Contoh analogitis tersebut penting untuk disadari setiap individu terlebih yang memilih dirinya untuk berjalan di ranah fungsional maupun struktural, karena ini bicara masalah kebijaksanaan dan pentingnya memaknai kebenaran satu tingkat di bawah kebijaksanaan. Secara logika, kebenaran memang harus ditegakkan namun ada tabir yang perlu disikapi dewasa oleh otoritas yang menganggap dirinya dewasa padahal masih menyuapi egonya dengan logika. Terkadang kebanyakan orang terlalu berfokus pada kebenaran hukum (regulasi) dan kebenaran menurut dirinya sendiri tanpa mau memperdulikan aspek moralitas, kepedulian, nurani, cinta, atau bahkan hegemoni dasar keterbutuhan. Nyatanya aspek yang sedemikian rupa telah ada sejak insan manusia lahir dan disebut dengan unsur manusiawi. Kekurangan dalam memperhatikan aspek tersebutlah yang sekarang menyebabkan bangsa tidak bisa bangun dari kekolotannya dalam berpikir maju.

Kepandaian mengelola akal pemikiran adalah proses falsifikasi agar bisa memahami makna kehidupan, membedakan mana yang baik dan mana yang buruk serta selalu berpikir dengan nalar yang arif pada keputusan-keputusan yang ingin diambil. Seorang dosen Habibi, Ph.D mengatakan bahwa hubungan antara sikap bijaksana dengan berfikir sangatlah erat. Kebijaksanaan dapat diperoleh dengan cara berfikir lebih mendalam terhadap segala sesuatu sehingga apapun yang diputuskan bisa tepat guna, tepat orang, tepat waktu, dan tepat sasaran. Begitu banyak orang cerdas pada bangsa ini yang mana mereka menguasai ilmu pengetahuan dan informasi namun kebijaksanaan tidak mereka miliki. Sehingga menyebabkan kecerdasan mereka tergadai akan kepentingan sekelompok orang maupun sikap egoismenya yang merusak kebaikan bersama.
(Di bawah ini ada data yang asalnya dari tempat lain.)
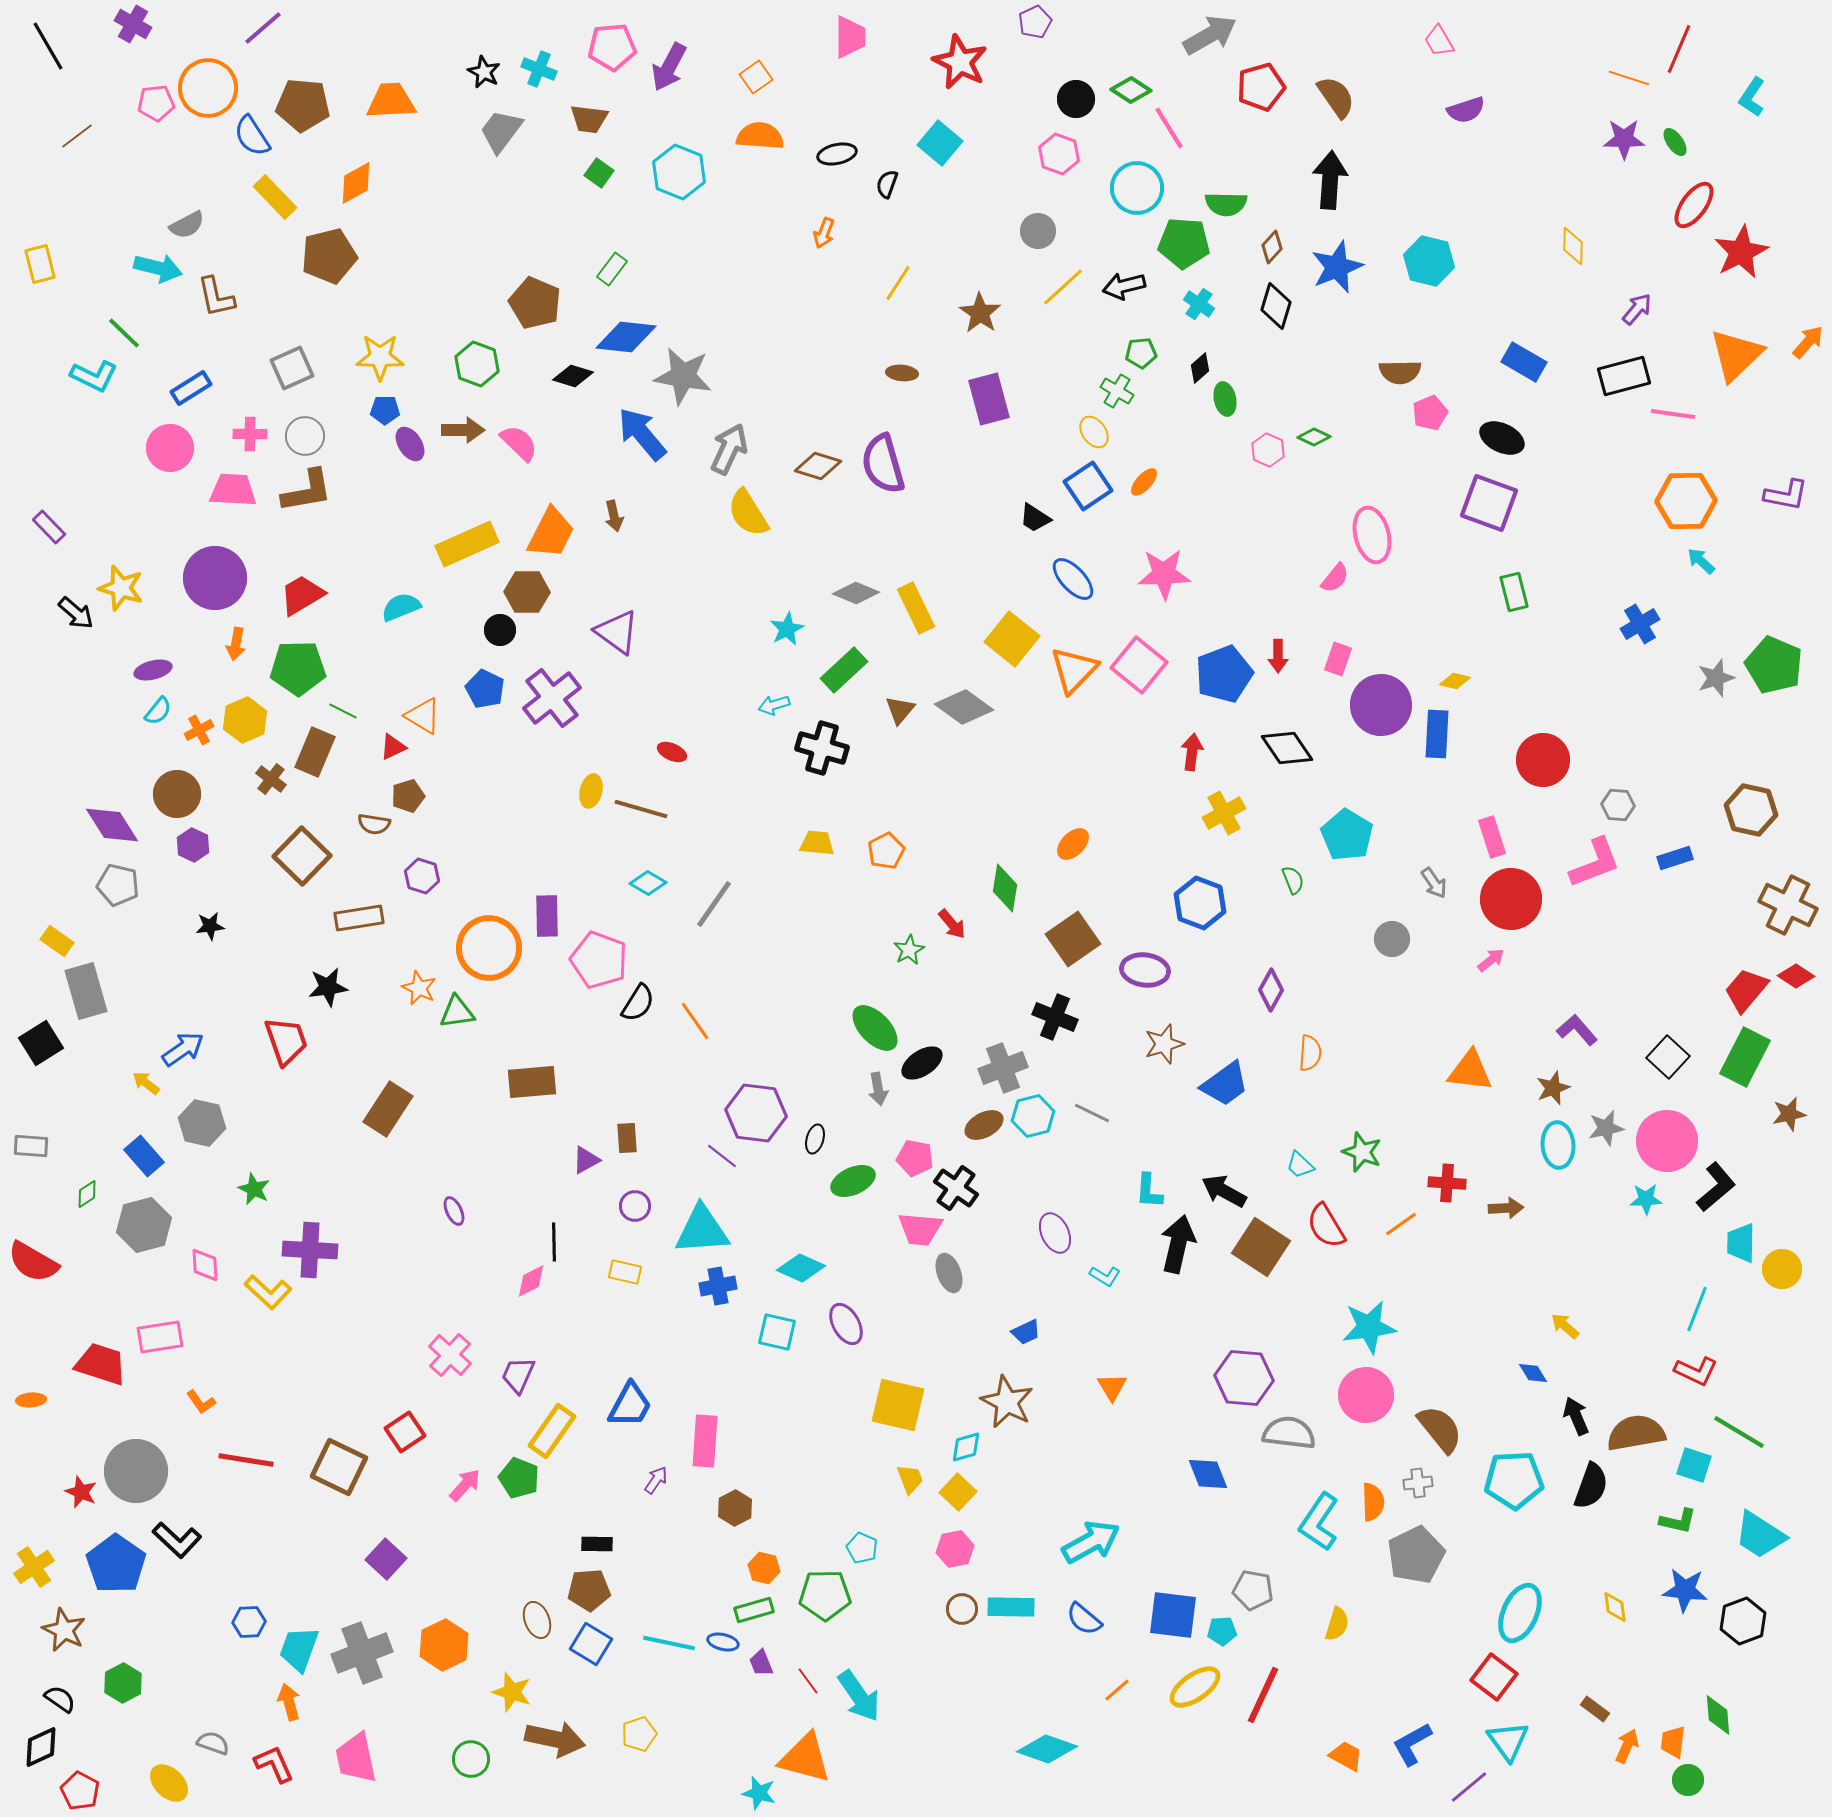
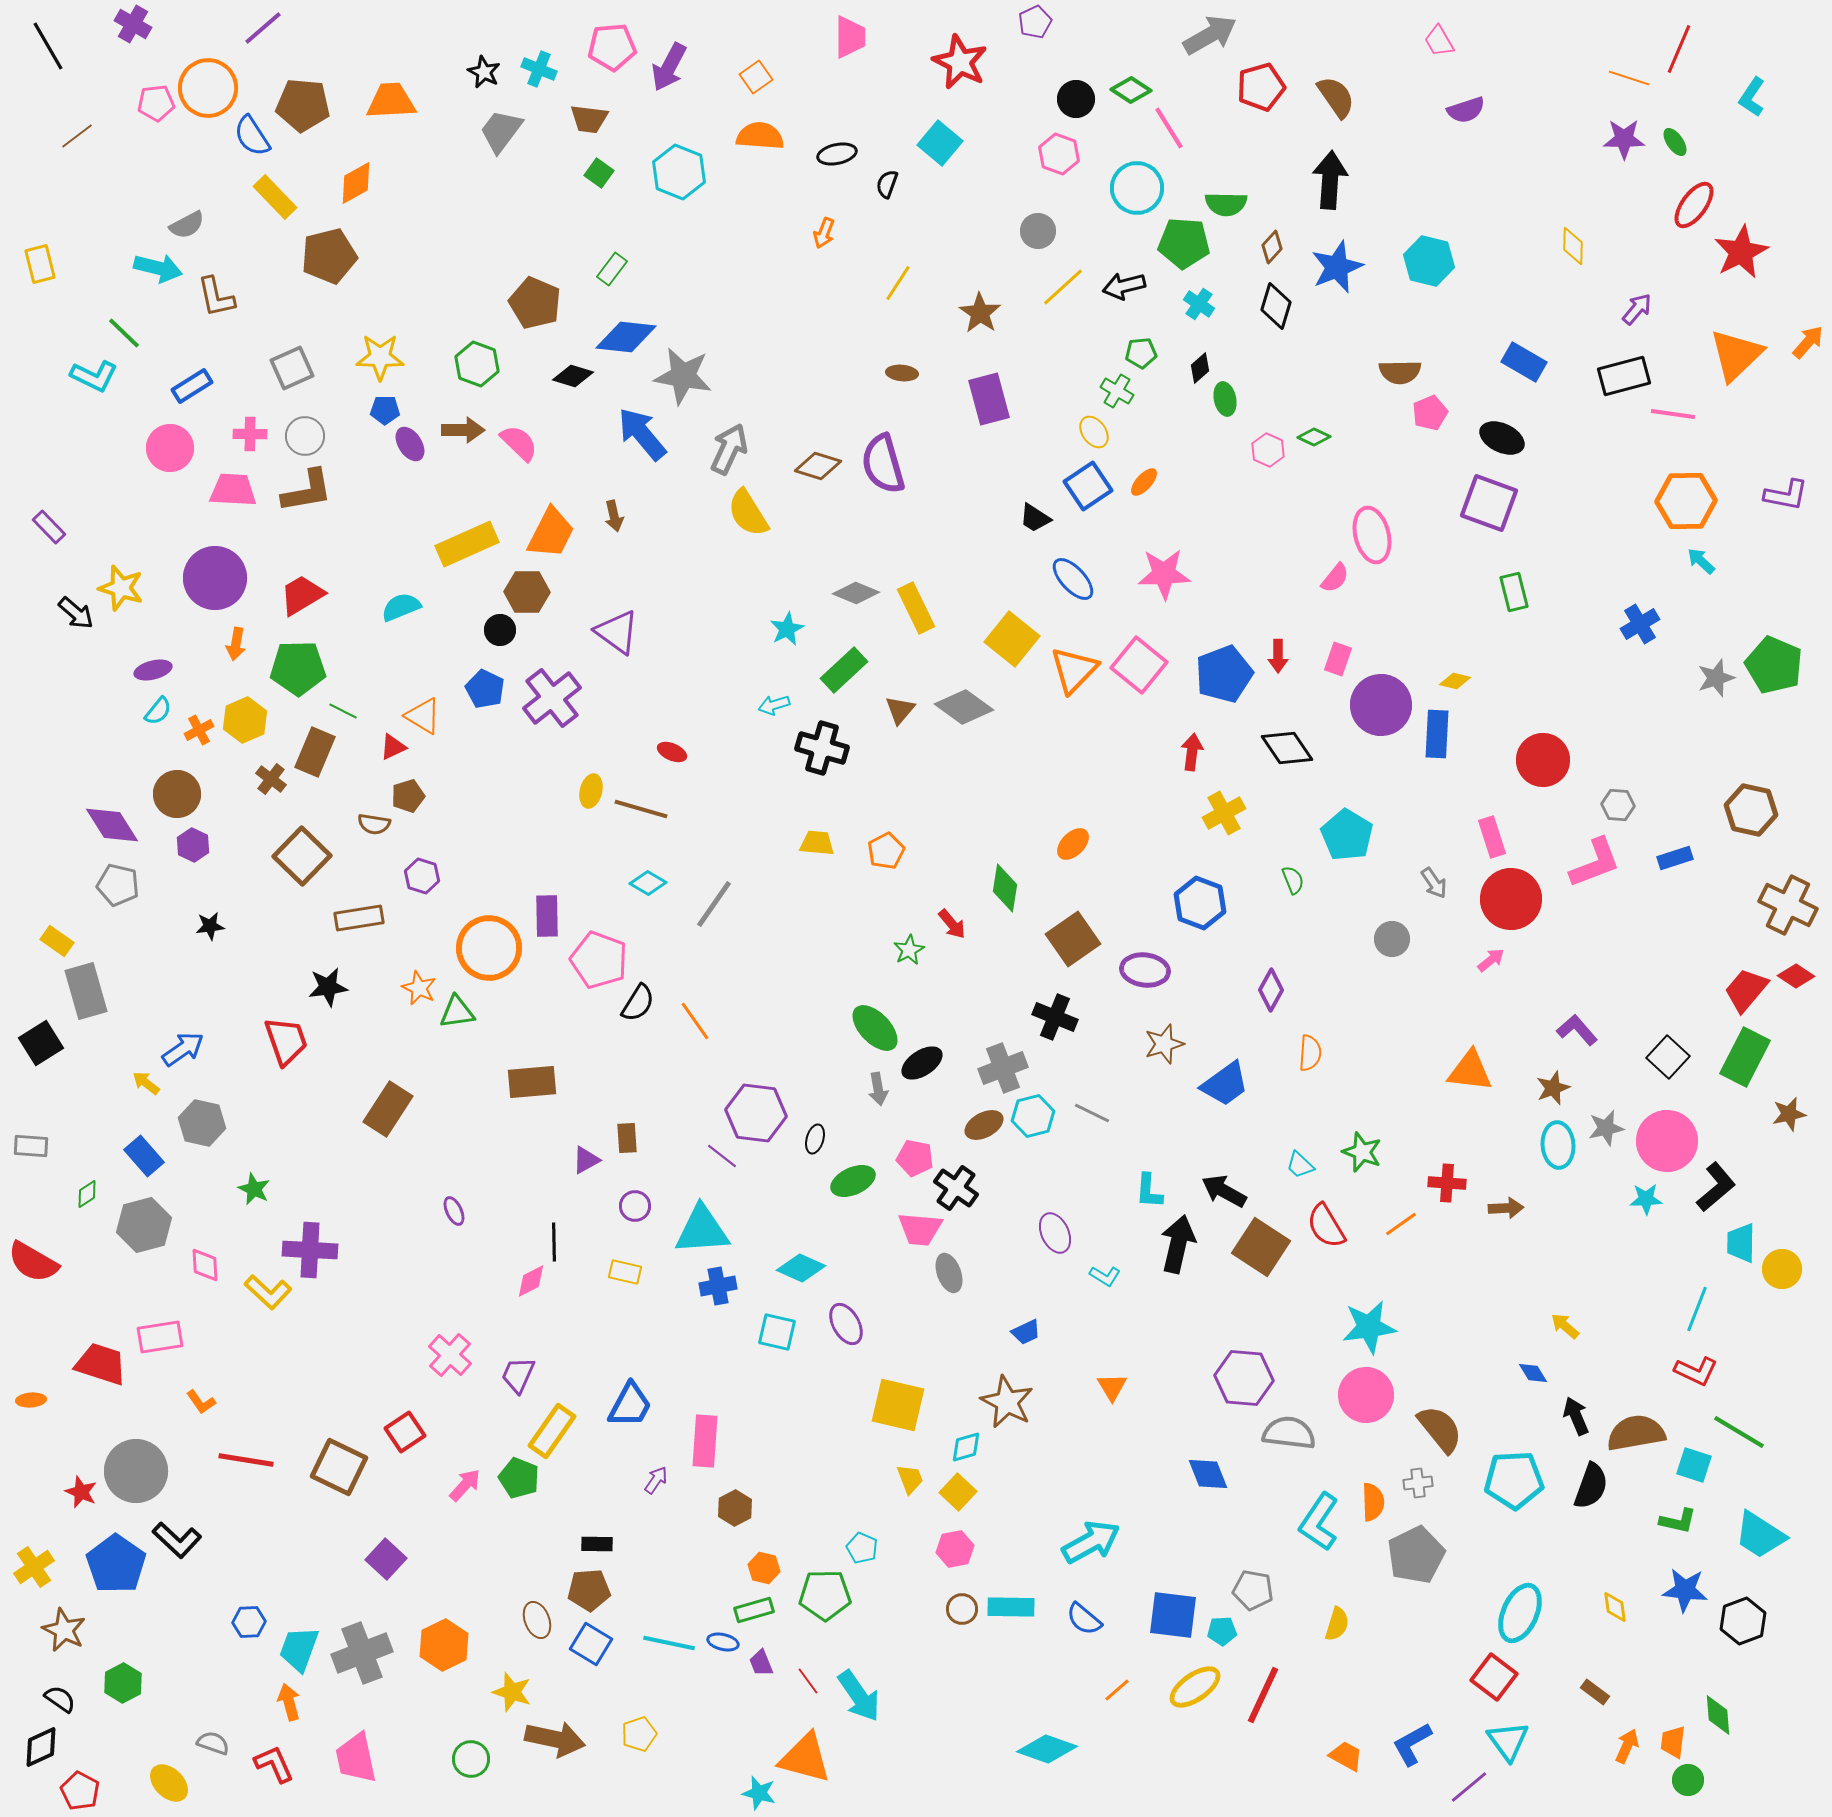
blue rectangle at (191, 388): moved 1 px right, 2 px up
brown rectangle at (1595, 1709): moved 17 px up
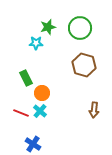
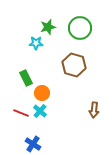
brown hexagon: moved 10 px left
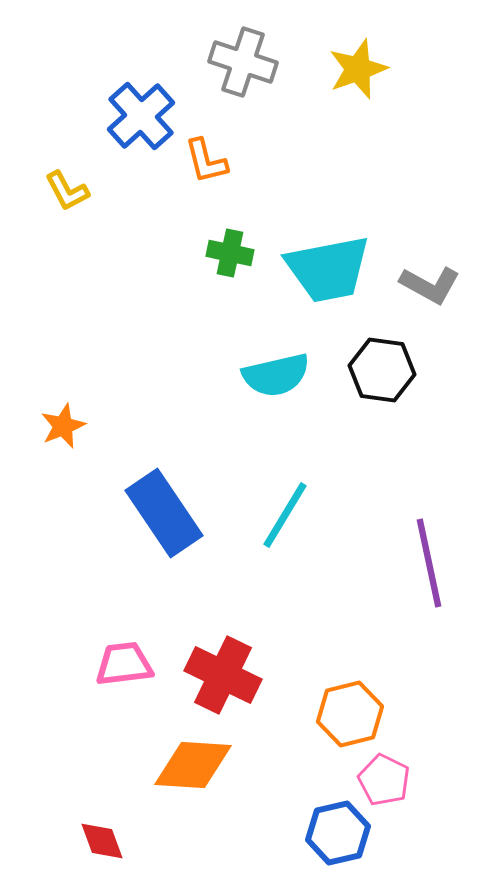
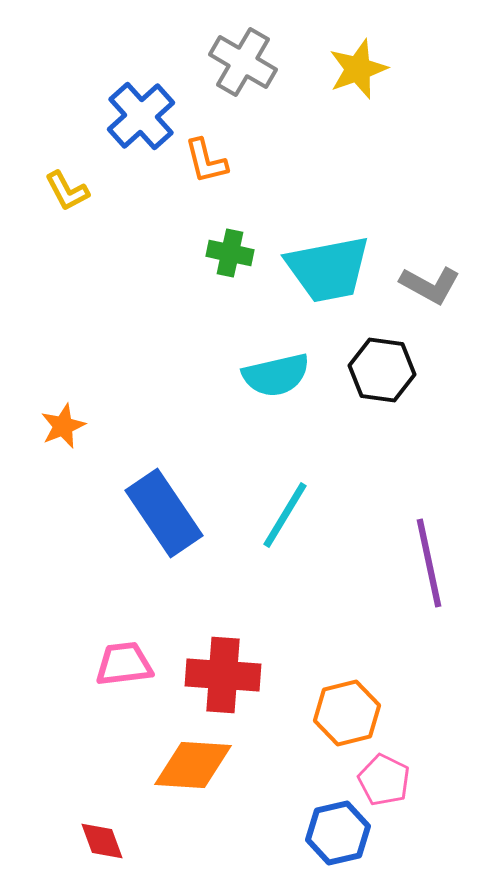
gray cross: rotated 12 degrees clockwise
red cross: rotated 22 degrees counterclockwise
orange hexagon: moved 3 px left, 1 px up
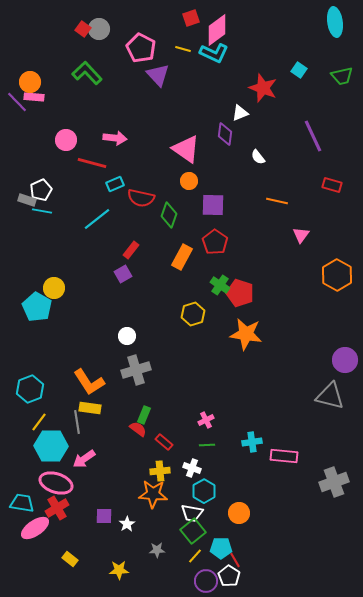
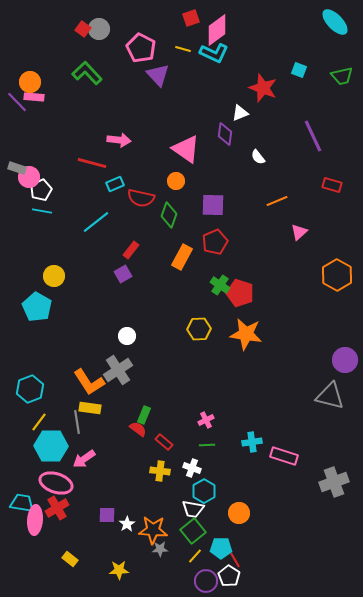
cyan ellipse at (335, 22): rotated 36 degrees counterclockwise
cyan square at (299, 70): rotated 14 degrees counterclockwise
pink arrow at (115, 138): moved 4 px right, 2 px down
pink circle at (66, 140): moved 37 px left, 37 px down
orange circle at (189, 181): moved 13 px left
gray rectangle at (27, 200): moved 10 px left, 32 px up
orange line at (277, 201): rotated 35 degrees counterclockwise
cyan line at (97, 219): moved 1 px left, 3 px down
pink triangle at (301, 235): moved 2 px left, 3 px up; rotated 12 degrees clockwise
red pentagon at (215, 242): rotated 15 degrees clockwise
yellow circle at (54, 288): moved 12 px up
yellow hexagon at (193, 314): moved 6 px right, 15 px down; rotated 15 degrees clockwise
gray cross at (136, 370): moved 18 px left; rotated 16 degrees counterclockwise
pink rectangle at (284, 456): rotated 12 degrees clockwise
yellow cross at (160, 471): rotated 12 degrees clockwise
orange star at (153, 494): moved 36 px down
white trapezoid at (192, 513): moved 1 px right, 4 px up
purple square at (104, 516): moved 3 px right, 1 px up
pink ellipse at (35, 528): moved 8 px up; rotated 52 degrees counterclockwise
gray star at (157, 550): moved 3 px right, 1 px up
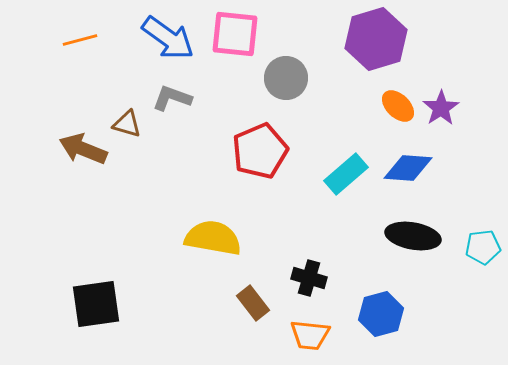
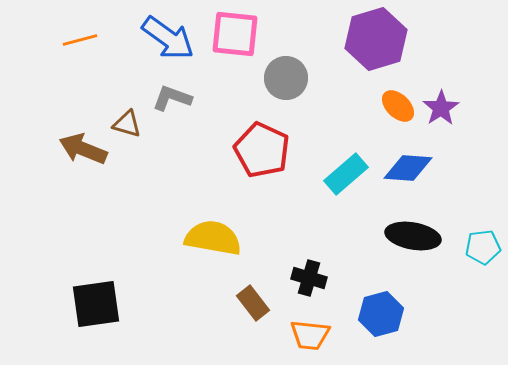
red pentagon: moved 2 px right, 1 px up; rotated 24 degrees counterclockwise
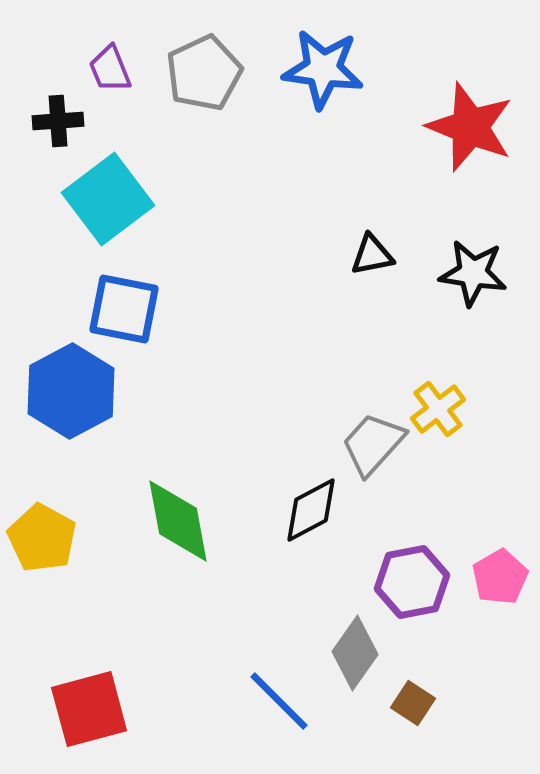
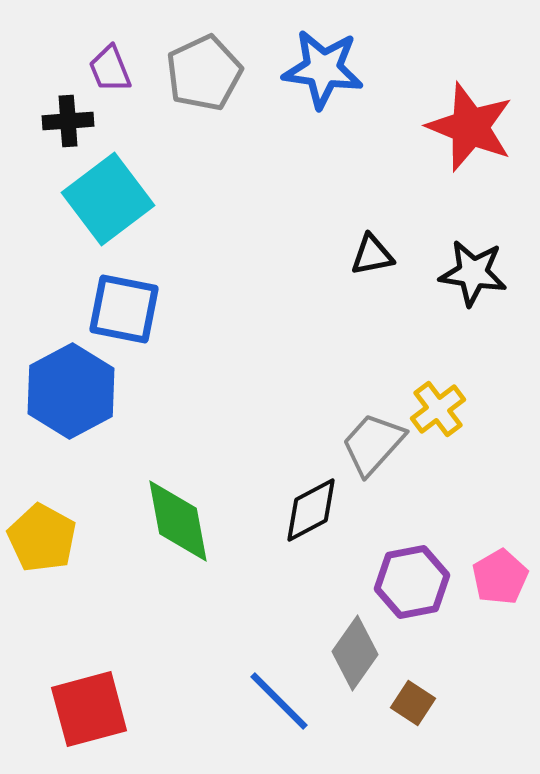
black cross: moved 10 px right
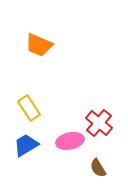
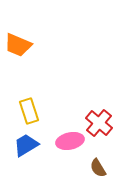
orange trapezoid: moved 21 px left
yellow rectangle: moved 3 px down; rotated 15 degrees clockwise
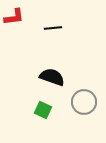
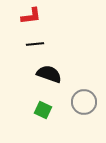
red L-shape: moved 17 px right, 1 px up
black line: moved 18 px left, 16 px down
black semicircle: moved 3 px left, 3 px up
Perkembangan zaman malah mengajarkan kita pada pola pikir instan yang sangat sempit hingga mengajarkan kita mengurai estetika kehidupan hanya dengan menjawab iya atau  tidak, boleh atau tidak boleh, ada dasar hukumnya atau tidak, yang kemudian pada akhirnya menciptakan nalar sempit dan melupakan etika dalam kebijaksanaan.(red).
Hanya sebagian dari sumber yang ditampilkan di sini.